Time-slowing trick could save soldiers’ lives
UNITED STATES: The Pentagon is developing a treatment that will ‘‘slow down biological time’’ to save soldiers’ lives, and could also transform civilian medicine.
The Defence Advanced Research Projects Agency (Darpa) has called for scientists to work on a biostasis programme that draws inspiration from frogs and tardigrades (aquatic microanimals also known as water bears) that can survive for days in the most extreme conditions by shutting down their bodily processes.
The research agency, which dates from the Cold War and is known for its ambitious projects, aims to achieve a similar shutdown in human beings to extend the ‘‘golden hour’’ during which medical treatment is most likely to save a soldier’s life after an injury.
Tristan McClure-Begley, the programme manager, said: ‘‘Due to the realities of combat, there are often hard limits to the availability of rapid transport and care.’’
Some patients undergoing heart surgery are already cooled to prolong operating time. Rather than looking at refrigeration, Darpa is investigating biochemical technology to put soldiers in a state where they can survive for longer before they reach hospital.
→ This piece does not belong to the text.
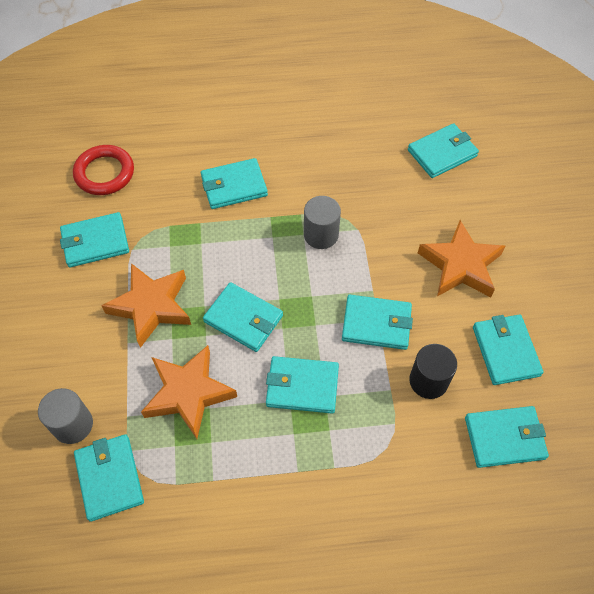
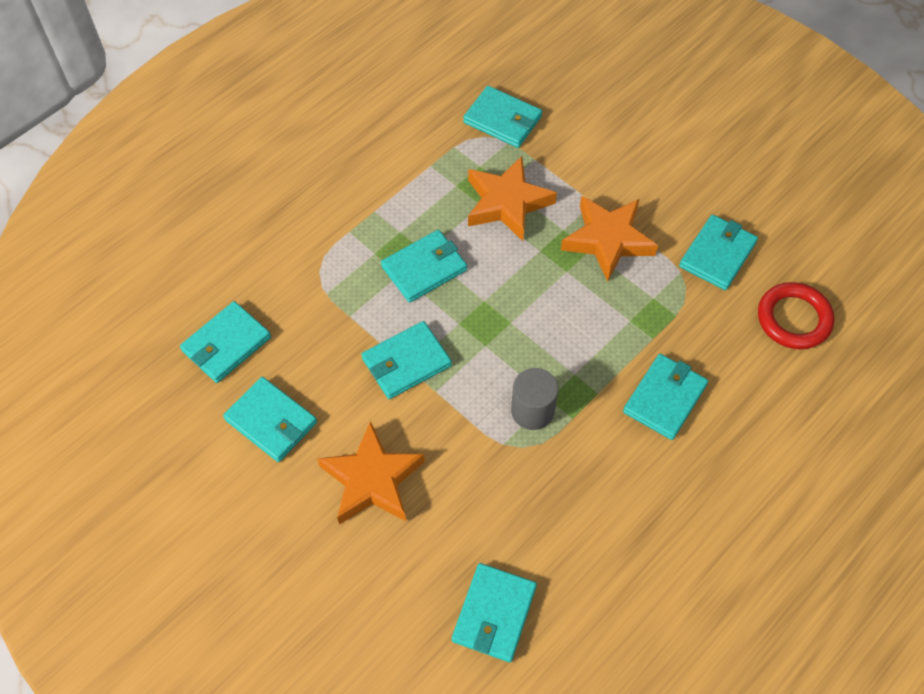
camera: 140 degrees right, 0 degrees up
(73, 424) = (565, 129): grey cylinder -> none
(243, 319) = (523, 284): turquoise wallet -> none
(428, 381) = (323, 346): black cylinder -> none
The researchers will take their cues from creatures that can perform cryptobiosis – a state where all metabolic processes appear to have stopped, yet life persists. These include tardigrades, which can survive freezing, near-total dehydration, and extreme radiation.
Rather than attempting to replicate the exact mechanisms, scientists will try to achieve the same biochemical effect. The treatments could be administered on the battlefield via injections, pills or liquids that would affect the body’s proteins at the molecular level, Darpa suggested.
McClure Begley said the challenge would be to slow every cellular process at a similar rate. Pausing some processes while others ran at full speed would ultimately kill cells.
By the end of the five-year programme, Darpa hopes to have ‘‘multiple tools’’.